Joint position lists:
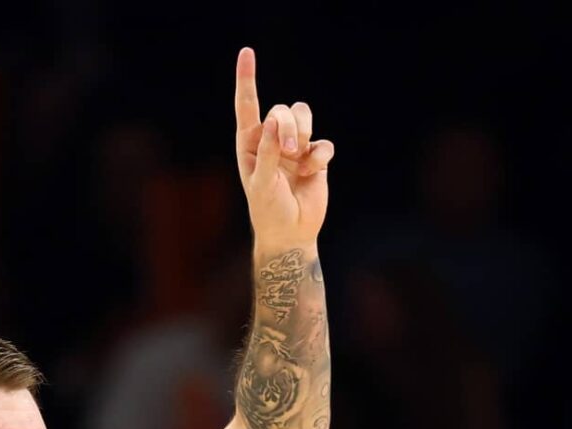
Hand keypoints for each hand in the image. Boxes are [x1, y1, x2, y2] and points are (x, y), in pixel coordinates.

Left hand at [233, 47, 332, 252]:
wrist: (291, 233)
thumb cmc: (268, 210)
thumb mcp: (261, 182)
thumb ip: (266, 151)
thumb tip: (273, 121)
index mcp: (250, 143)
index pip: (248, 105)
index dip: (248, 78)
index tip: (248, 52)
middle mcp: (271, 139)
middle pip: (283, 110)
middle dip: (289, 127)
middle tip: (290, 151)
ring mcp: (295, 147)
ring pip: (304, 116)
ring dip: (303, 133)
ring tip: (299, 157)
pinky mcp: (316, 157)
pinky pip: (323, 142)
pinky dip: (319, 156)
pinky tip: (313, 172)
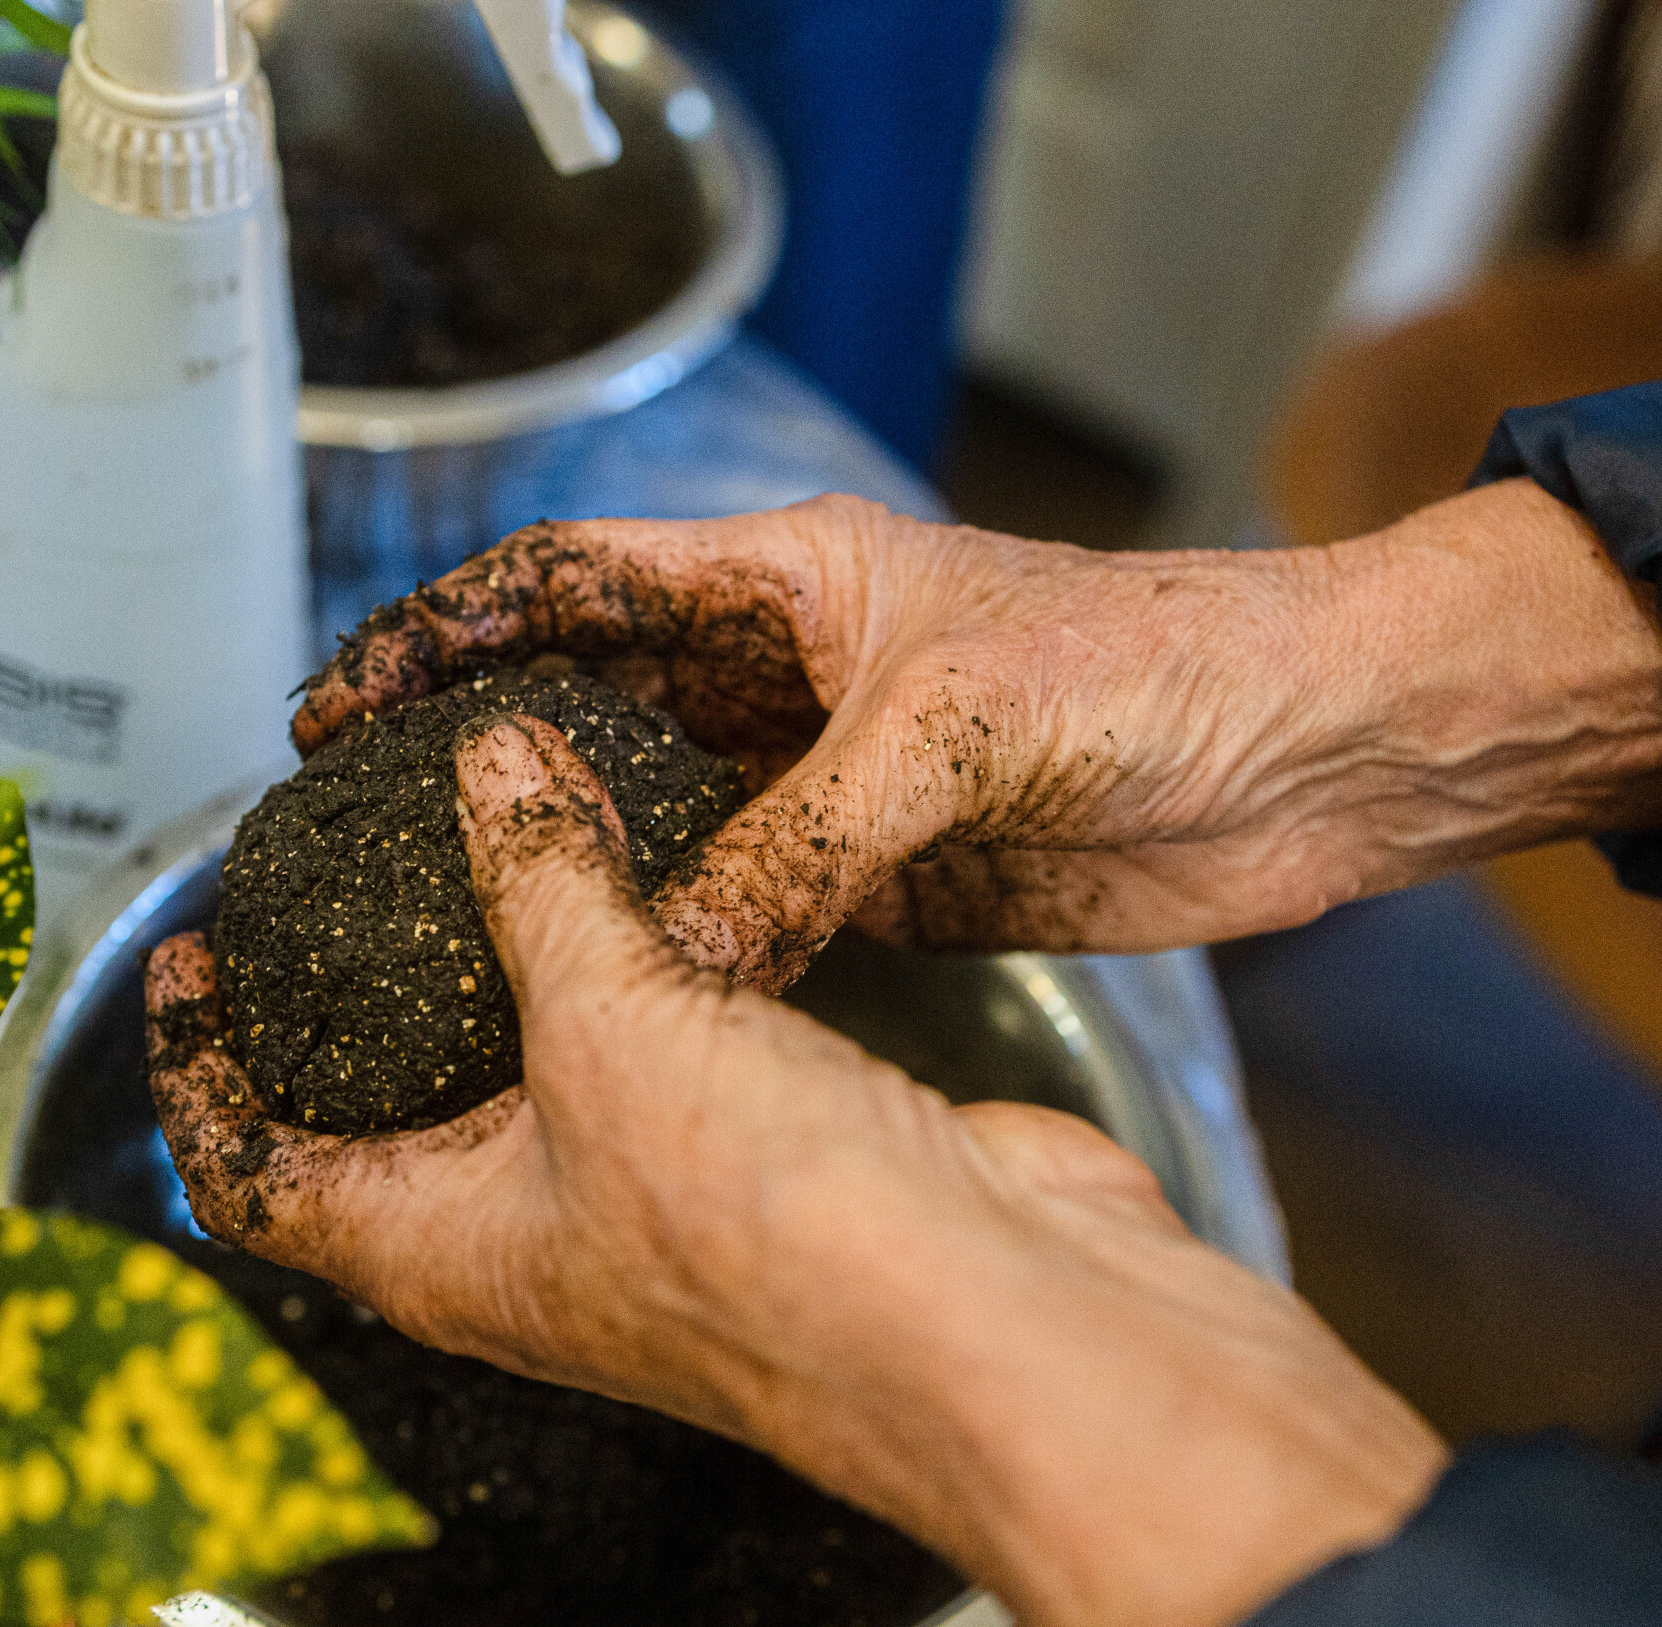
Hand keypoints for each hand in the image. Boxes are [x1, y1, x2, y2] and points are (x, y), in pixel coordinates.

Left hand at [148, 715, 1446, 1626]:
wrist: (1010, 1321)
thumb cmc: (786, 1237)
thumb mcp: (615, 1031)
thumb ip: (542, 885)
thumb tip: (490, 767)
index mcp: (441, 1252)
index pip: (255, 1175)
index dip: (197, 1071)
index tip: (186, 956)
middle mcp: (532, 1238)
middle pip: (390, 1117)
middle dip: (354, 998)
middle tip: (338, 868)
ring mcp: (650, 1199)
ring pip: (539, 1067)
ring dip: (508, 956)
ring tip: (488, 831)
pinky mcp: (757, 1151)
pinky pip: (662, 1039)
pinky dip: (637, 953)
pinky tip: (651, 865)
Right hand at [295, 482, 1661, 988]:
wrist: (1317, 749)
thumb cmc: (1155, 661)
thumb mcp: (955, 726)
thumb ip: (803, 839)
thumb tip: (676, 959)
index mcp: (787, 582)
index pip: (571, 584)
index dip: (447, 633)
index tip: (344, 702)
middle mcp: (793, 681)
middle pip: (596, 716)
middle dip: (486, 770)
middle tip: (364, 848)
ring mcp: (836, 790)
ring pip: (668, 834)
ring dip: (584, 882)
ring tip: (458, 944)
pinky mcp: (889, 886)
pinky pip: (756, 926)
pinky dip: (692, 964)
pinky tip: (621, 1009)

*PROBLEM TO WORK ON*.
Because only one stretch of the records is wanted, please output the lines from the one holding "pinky tip: (313, 172)" through the one holding "wrist: (1317, 749)" exactly, both included, and leave every picture out.

*SOLUTION TO THIS PROBLEM*.
pinky tip: (313, 172)
Hand keypoints for each hand in the image. Boxes are [x1, y1, x2, y2] and points are (x, y), in pixel coordinates.

Left hand at [148, 715, 1446, 1626]:
wrist: (1010, 1321)
thumb cmc: (786, 1237)
thumb mcp: (615, 1031)
thumb ip: (542, 885)
thumb tip: (490, 767)
index mcp: (441, 1252)
index pip: (255, 1175)
index dip: (197, 1071)
index tip: (186, 956)
middle mcp: (532, 1238)
middle pip: (390, 1117)
middle dip: (354, 998)
middle tip: (338, 868)
ring mcp: (650, 1199)
ring pip: (539, 1067)
ring dip: (508, 956)
ring tip: (488, 831)
pinky mcp: (757, 1151)
pinky pip: (662, 1039)
pinky dip: (637, 953)
pinky tip: (651, 865)
Right hand at [295, 482, 1661, 988]:
wrist: (1317, 749)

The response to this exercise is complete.